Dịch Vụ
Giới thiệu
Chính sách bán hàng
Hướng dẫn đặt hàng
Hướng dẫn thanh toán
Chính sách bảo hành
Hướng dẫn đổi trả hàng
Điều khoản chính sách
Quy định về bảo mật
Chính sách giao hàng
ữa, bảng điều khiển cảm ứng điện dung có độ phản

+ + + +

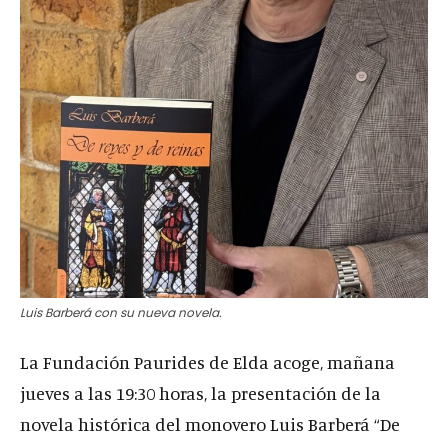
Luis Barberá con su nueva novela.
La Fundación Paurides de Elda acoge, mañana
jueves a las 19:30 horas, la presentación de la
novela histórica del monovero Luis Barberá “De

+ + + +

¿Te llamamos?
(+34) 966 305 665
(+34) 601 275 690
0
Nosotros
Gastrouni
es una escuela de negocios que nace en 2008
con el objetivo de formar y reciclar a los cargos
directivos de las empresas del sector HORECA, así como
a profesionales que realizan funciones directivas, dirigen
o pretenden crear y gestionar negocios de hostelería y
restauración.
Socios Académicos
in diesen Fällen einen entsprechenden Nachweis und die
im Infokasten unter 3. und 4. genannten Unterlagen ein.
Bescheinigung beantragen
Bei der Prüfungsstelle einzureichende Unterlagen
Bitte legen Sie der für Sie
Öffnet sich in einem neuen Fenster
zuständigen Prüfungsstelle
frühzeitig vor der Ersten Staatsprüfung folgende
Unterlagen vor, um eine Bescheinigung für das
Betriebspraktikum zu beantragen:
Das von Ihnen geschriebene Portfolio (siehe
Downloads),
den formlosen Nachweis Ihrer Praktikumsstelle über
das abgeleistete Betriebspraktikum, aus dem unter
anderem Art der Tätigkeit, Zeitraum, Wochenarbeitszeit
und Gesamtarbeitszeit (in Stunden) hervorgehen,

+ + + +

Search the listing above for the lines with "frühzeitig vor der" and "das abgeleistete Betriebspraktikum, aus", then output those lines and all lines between them exactly.

frühzeitig vor der Ersten Staatsprüfung folgende
Unterlagen vor, um eine Bescheinigung für das
Betriebspraktikum zu beantragen:
Das von Ihnen geschriebene Portfolio (siehe
Downloads),
den formlosen Nachweis Ihrer Praktikumsstelle über
das abgeleistete Betriebspraktikum, aus dem unter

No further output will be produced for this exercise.